WORK TO BE COMPLETED: Set down exactly, from the records below, the line with "AP, Cheese: 33.2 -> 33.99" through the line with "Eff (min), Beg: 0.9 -> 2.27", and nothing else.

DATA TO PROCESS:
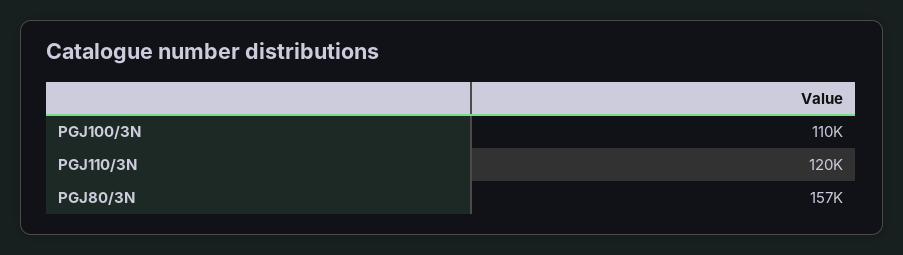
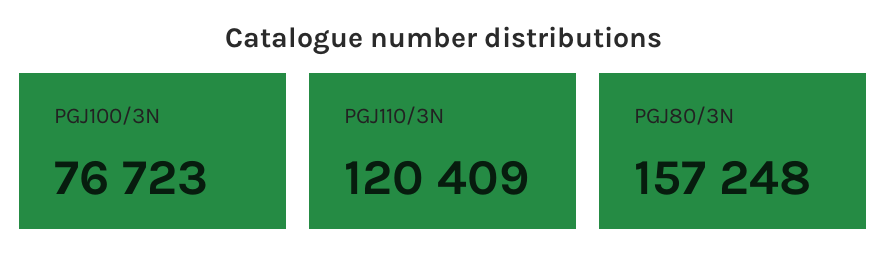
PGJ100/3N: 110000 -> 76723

--

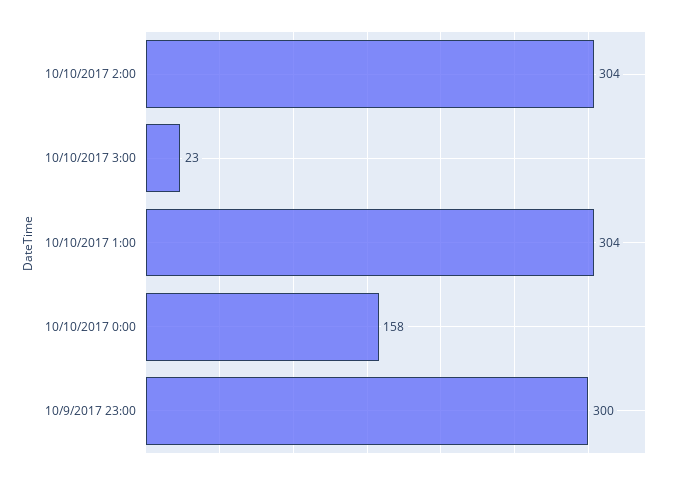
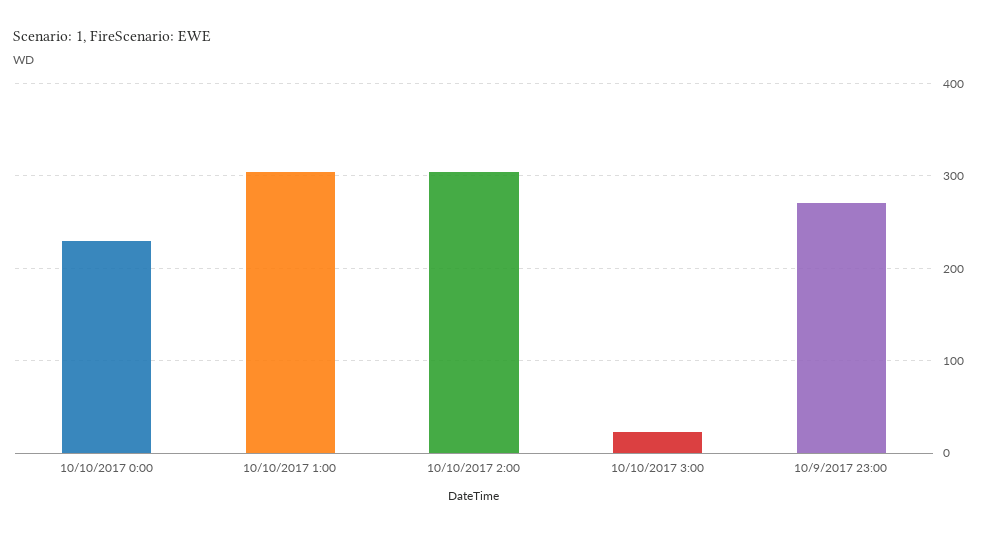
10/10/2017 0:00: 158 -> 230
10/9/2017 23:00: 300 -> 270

* * *

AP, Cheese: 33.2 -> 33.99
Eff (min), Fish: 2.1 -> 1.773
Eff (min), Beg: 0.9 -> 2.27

EXERCISE SOLUTION:
AP, Cheese: 33.2 -> 33.99
Eff (min), Fish: 2.1 -> 1.773
Eff (min), Beg: 0.9 -> 2.27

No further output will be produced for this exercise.